◆ The input
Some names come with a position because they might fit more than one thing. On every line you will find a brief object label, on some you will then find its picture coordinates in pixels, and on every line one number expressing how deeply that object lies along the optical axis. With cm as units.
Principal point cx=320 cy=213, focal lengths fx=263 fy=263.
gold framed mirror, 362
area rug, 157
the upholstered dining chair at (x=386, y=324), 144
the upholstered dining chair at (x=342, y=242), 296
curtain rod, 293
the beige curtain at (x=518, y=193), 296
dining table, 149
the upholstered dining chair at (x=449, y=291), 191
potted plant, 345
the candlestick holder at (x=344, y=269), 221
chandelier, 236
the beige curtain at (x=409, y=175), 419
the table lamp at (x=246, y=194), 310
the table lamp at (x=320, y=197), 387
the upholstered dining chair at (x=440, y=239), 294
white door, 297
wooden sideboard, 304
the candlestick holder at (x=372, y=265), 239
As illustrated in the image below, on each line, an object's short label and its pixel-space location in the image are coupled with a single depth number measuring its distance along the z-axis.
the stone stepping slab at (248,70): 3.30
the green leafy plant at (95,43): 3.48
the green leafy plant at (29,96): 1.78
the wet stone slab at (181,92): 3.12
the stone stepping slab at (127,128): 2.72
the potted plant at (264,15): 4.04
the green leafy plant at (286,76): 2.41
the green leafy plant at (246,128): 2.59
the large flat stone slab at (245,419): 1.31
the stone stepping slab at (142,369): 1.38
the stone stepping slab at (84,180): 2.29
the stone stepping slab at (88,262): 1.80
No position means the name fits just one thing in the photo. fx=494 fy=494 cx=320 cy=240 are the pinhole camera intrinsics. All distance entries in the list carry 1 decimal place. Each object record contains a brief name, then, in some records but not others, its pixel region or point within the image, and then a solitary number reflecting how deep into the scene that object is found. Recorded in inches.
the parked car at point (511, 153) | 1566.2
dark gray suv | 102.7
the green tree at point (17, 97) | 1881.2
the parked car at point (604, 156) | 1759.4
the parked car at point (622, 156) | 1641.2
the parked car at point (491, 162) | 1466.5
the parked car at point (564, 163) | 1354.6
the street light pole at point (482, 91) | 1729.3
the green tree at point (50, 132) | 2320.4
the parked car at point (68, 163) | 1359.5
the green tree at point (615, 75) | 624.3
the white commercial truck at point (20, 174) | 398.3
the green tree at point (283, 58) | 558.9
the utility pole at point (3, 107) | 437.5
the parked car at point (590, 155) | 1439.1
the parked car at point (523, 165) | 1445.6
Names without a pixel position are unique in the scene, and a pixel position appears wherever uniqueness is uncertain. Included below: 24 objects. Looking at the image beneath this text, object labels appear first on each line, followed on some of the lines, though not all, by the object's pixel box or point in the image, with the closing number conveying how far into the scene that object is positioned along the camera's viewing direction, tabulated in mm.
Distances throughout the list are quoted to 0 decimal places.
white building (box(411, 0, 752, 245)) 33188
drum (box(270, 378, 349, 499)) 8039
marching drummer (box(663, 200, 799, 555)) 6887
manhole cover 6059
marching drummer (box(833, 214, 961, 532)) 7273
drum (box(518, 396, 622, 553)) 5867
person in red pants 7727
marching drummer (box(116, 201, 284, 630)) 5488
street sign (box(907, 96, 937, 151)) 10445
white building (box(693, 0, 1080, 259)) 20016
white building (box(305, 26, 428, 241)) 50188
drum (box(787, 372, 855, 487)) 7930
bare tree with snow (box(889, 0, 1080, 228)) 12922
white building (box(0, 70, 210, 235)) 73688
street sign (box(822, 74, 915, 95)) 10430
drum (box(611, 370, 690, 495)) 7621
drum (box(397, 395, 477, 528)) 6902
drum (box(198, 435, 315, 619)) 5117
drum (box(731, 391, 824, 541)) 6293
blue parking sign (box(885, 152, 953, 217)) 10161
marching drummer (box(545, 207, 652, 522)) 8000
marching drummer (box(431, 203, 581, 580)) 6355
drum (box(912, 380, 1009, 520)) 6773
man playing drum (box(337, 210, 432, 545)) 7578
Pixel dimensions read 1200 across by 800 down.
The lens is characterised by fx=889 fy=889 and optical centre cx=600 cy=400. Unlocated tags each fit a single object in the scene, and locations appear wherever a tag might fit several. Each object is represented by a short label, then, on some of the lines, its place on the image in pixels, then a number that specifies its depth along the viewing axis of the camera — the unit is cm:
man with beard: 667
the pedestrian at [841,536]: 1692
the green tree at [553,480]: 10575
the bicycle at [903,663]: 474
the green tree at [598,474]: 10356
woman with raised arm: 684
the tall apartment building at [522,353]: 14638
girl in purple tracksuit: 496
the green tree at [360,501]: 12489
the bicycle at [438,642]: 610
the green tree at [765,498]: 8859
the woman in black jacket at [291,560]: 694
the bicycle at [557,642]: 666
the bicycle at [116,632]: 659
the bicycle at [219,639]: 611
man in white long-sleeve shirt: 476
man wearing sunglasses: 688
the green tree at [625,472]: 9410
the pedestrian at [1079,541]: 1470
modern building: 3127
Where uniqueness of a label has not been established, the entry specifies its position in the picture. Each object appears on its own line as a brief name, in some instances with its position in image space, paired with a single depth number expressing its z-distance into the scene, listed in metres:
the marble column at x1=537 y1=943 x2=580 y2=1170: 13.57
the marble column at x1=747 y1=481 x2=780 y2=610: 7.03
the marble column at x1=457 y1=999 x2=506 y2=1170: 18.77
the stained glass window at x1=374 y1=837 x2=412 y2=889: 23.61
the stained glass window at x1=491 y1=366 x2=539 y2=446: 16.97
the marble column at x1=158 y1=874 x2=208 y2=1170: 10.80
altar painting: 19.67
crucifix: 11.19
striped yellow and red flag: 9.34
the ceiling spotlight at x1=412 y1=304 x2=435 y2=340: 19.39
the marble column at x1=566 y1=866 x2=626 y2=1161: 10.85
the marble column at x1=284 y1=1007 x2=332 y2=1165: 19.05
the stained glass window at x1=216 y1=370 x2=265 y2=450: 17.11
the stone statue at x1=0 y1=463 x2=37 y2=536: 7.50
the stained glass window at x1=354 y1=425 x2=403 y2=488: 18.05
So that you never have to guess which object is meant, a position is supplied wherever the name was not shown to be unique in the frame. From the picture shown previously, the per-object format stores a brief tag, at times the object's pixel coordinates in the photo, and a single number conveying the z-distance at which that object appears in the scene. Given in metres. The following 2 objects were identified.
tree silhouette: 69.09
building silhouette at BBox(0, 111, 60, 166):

◆ Work request
Scan the preceding records line by line, and state how many lines contain "chair". Nothing else belongs in the answer.

◆ Exercise response
4